= DOCUMENT SEGMENT =
— begin —
Forward Backward Early Dropping selection regression {MXM} | R Documentation |
Forward Backward Early Dropping selection regression
Description
Forward Backward Early Dropping selection regression.
Usage
fbed.reg(target, dataset, prior = NULL, ini = NULL, test = NULL, threshold = 0.05,
wei = NULL, K = 0, method = "LR", gam = NULL, backward = TRUE)
Arguments
target |
The class variable. Provide either a string, an integer, a numeric value, a vector, a factor, an ordered factor or a Surv object. |
dataset |
The dataset; provide either a data frame or a matrix (columns = variables, rows = samples). |
prior |
If you have prior knowledge of some variables that must be in the variable selection phase add them here. This an be a vector (if you have one variable) or a matrix (if you more variables). This does not work during the backward phase at the moment. |
ini |
If you already have the test statistics and the p-values of the univariate associations (the first step of FBED) supply them as a list with the names "stat" and "pvalue" respectively. If you have used the EBIc this list contains the eBIC of the univariate associations. Note, that the "gam" argument must be the same though. |
test |
The available tests: "testIndReg", "testIndPois", "testIndNB", "testIndLogistic", "testIndMMReg", "testIndBinom", "censIndCR", "censIndWR", "testIndBeta", "testIndZIP", "testIndGamma, "testIndNormLog", "testIndTobit", "testIndQPois", "testIndQBinom", "testIndFisher" "testIndMultinom", "testIndOrdinal", "testIndClogit" and "testIndSPML". Note that not all of them work with eBIC. The only test that does not have "eBIC" and no weights (input argument "wei") is the test "gSquare". The tests "testIndFisher" and "testIndSPML" have no weights. |
threshold |
Threshold (suitable values in (0, 1)) for assessing p-values significance. Default value is 0.05. |
wei |
A vector of weights to be used for weighted regression. The default value is NULL. It is not suggested when robust is set to TRUE. If you want to use the "testIndBinom", then supply the successes in the y and the trials here. An example where weights are used is surveys when stratified sampling has occured. |
K |
How many times should the process be repeated? The default value is 0. You can also specify a range of values of K, say 0:4 for example. |
method |
Do you want the likelihood ratio test to be performed ("LR" is the default value) or perform the selection using the "eBIC" criterion (BIC is a special case). |
gam |
In case the method is chosen to be "eBIC" one can also specify the |
backward |
After the Forward Early Dropping phase, the algorithm proceeds witha the usual Backward Selection phase. The default value is set to TRUE. It is advised to perform this step as maybe some variables are false positives, they were wrongly selected. The backward phase using likelihood ratio test and eBIc are two different functions and can be called directly by the user. SO, if you want for example to perform a backard regression with a different threshold value, just use these two functions separately. |
Details
The algorithm is a variation of the usual forward selection. At every step, the most significant variable enters the selected variables set. In addition, only the significant variables stay and are further examined. The non signifcant ones are dropped. This goes until no variable can enter the set. The user has the option to re-do this step 1 or more times (the argument K). In the end, a backward selection is performed to remove falsely selected variables. Note that you may have specified, for example, K=10, but the maximum value FBED used can be 4 for example.
— end —
= WORK TO COMPLETE =
1. What default value does the fbed.reg documentation give for the method argument?
2. Pick up the fbed.reg documentation where it stops and keep writing it.

= INFORMATION GIVEN =
— begin —
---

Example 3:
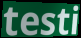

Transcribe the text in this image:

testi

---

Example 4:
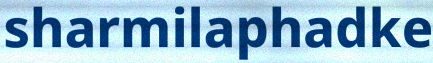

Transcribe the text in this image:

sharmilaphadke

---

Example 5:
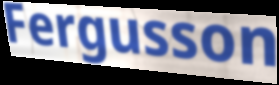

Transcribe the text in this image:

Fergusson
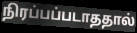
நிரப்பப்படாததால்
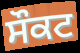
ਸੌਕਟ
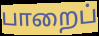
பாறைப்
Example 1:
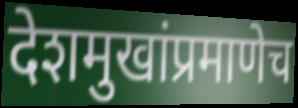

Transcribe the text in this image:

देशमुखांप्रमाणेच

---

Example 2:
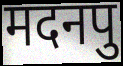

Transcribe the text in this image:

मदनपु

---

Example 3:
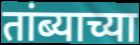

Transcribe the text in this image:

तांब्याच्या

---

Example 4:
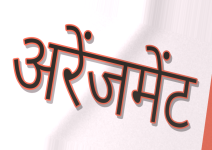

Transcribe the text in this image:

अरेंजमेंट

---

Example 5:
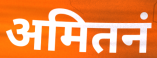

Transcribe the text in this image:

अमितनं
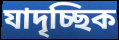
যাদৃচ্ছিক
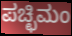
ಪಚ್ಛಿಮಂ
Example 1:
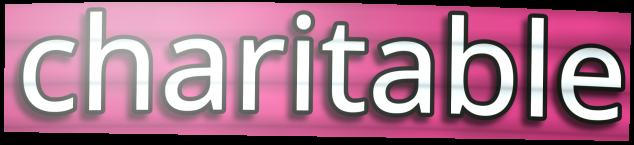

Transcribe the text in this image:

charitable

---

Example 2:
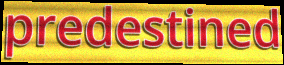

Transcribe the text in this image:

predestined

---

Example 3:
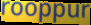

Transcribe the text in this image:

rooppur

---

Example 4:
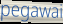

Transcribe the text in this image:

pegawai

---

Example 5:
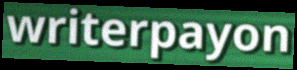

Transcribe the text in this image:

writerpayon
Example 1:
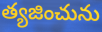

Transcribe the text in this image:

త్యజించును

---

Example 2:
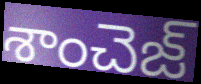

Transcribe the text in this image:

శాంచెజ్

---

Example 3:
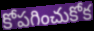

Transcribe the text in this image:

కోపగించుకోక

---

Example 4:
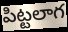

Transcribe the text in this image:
— end —
= ANSWERS PROVIDED =
1. "LR", meaning the likelihood ratio test.

2.
The "testIndQPois" and "testIndQBinom" do not work for method = "eBIC" as there is no BIC associated with quasi Poisson and quasi binomial regression models.
If you specify a range of values of K it returns the results of fbed.reg for this range of values of K. For example, instead of runnning fbed.reg with K=0, K=1, K=2 and so on, you can run fbed.reg with K=0:2 and the selected variables found at K=2, K=1 and K=0 are returned. Note also, that you may specify maximum value of K to be 10, but the maximum value FBED used was 4 (for example).
Value
If K is a single number a list including:
univ |
If you have used the log-likelihood ratio test this list contains the test statistics and the associated logged p-values of the univariate associations tests. If you have used the EBIc this list contains the eBIC of the univariate associations. Note, that the "gam" argument must be the same though. |
res |
A matrix with the selected variables, their test statistic and the associated logged p-value. |
info |
A matrix with the number of variables and the number of tests performed (or models fitted) at each round (value of K). This refers to the forward phase only. |
runtime |
The runtime required. |
back.rem |
The variables removed in the backward phase. |
back.n.tests |
The number of models fitted in the backward phase. |
If K is a sequence of numbers a list tincluding:
univ |
If you have used the log-likelihood ratio test this list contains the test statistics and the associated p-values of the univariate associations tests. If you have used the EBIc this list contains the eBIC of the univariate associations. |
res |
The results of fbed.reg with the maximum value of K. |
mod |
A list where each element refers to a K value. If you run FBEd with method = "LR" the selected variables, their test statistic and their p-value is returned. If you run it with method = "eBIC", the selected variables and the eBIC of the model with those variables are returned. |
Author(s)
Michail Tsagris
R implementation and documentation: Michail Tsagris mtsagris@uoc.gr
References
Borboudakis G. and Tsamardinos I. (2019). Forward-backward selection with early dropping. Journal of Machine Learning Research, 20(8): 1-39.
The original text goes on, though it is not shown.